# Start of Extracted text
A DECADE IN JEOPARDY!

Of natural interest to Jeopardy! buffs, but solid entertainment as well for readers who don’t tune in.

The category is books by former champion players of the long-running game show Jeopardy! This entry may be the most astute yet under that growing rubric.

Just a month behind Braniac (2006), a sizable lesson in trivia by big winner Ken Jennings, this cleverly executed volume displays the obligatory acumen and erudition, as well as considerable wit and writing ability. After all, Harris has been a stand-up comic, a radio humorist and a TV crime-show writer. His text reports on how he won, lost and played the game a decade ago. Harris did frequent finger exercises, the better to hit the buzzer like a Jedi. He assiduously studied reference works jammed into apartments shared with supportive girlfriends. He memorized state flowers and national capitals, obscure body parts and foreign film directors, vice-presidents of the US and read the novels of E.M. Forster. He explored geographical mysteries and brushed up on his Shakespeare. He became a five-time winner (the limit at the time) and went on to play other champions at several tournaments. Harris dramatically sets forth each game, complete with detailed green-room byplay and views from the contestant’s lectern. It’s the epic tale: Appearing on Jeopardy! was a defining moment in the author’s life. Yet here, he goes beyond backstage information and tips on mnemonics to build a substantive memoir of family and growth. It’s about love and a burgeoning devotion to history and science, to fun and facts and connections. For his next report, we look forward to his departure from Trebekistan.
# End of Extracted text
-- To-do list --
(1) In the book review, list everything the sentence beginning "He memorized" says Harris memorized.
(2) Which book by Ken Jennings does the book review mention?
# Start of Record list
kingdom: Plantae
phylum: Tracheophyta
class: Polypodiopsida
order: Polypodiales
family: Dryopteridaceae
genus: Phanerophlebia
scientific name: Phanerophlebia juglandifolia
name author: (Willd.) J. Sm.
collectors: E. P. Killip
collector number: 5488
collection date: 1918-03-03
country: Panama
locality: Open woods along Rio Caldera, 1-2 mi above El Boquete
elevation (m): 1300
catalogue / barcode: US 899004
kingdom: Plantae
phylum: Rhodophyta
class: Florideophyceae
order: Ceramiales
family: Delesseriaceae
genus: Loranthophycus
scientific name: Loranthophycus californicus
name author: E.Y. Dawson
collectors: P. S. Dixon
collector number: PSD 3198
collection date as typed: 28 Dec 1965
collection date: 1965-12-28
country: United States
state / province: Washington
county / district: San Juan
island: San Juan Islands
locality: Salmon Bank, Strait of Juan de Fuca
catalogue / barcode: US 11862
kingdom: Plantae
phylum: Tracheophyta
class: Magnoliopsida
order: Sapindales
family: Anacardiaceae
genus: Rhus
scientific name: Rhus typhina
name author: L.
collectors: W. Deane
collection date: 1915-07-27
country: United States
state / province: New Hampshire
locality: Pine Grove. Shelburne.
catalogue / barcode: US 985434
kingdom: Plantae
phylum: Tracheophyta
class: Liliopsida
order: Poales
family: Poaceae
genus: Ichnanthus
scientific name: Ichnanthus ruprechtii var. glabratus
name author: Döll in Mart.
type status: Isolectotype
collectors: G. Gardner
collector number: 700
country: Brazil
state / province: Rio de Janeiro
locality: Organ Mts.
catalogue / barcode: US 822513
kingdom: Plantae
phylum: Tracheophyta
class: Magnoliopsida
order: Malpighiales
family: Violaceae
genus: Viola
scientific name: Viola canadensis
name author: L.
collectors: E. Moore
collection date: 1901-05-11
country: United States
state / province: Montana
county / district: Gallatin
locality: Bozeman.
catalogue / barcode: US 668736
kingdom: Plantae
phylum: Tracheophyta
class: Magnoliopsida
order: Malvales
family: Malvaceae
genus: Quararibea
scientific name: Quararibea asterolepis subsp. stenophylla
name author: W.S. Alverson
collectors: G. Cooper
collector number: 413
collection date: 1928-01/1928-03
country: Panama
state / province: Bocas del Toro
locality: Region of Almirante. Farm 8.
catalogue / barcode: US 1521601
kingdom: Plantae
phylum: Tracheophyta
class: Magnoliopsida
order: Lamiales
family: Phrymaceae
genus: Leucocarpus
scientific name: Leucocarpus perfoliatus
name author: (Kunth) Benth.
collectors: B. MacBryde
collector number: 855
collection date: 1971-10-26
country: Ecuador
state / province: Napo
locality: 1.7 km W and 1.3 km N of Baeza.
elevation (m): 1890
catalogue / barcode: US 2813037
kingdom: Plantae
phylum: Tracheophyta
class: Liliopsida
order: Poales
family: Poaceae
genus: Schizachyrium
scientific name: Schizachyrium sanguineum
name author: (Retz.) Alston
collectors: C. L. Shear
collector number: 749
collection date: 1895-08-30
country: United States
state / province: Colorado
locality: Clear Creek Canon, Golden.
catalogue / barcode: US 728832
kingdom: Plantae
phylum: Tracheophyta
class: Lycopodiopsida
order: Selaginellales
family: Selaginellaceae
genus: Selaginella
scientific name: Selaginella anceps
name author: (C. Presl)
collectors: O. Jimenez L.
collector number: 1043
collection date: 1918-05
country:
# End of Record list
-- Per-task answers --
(1)
- State flowers
- National capitals
- Obscure body parts
- Foreign film directors
- Vice-presidents of the US

(2) Braniac (2006).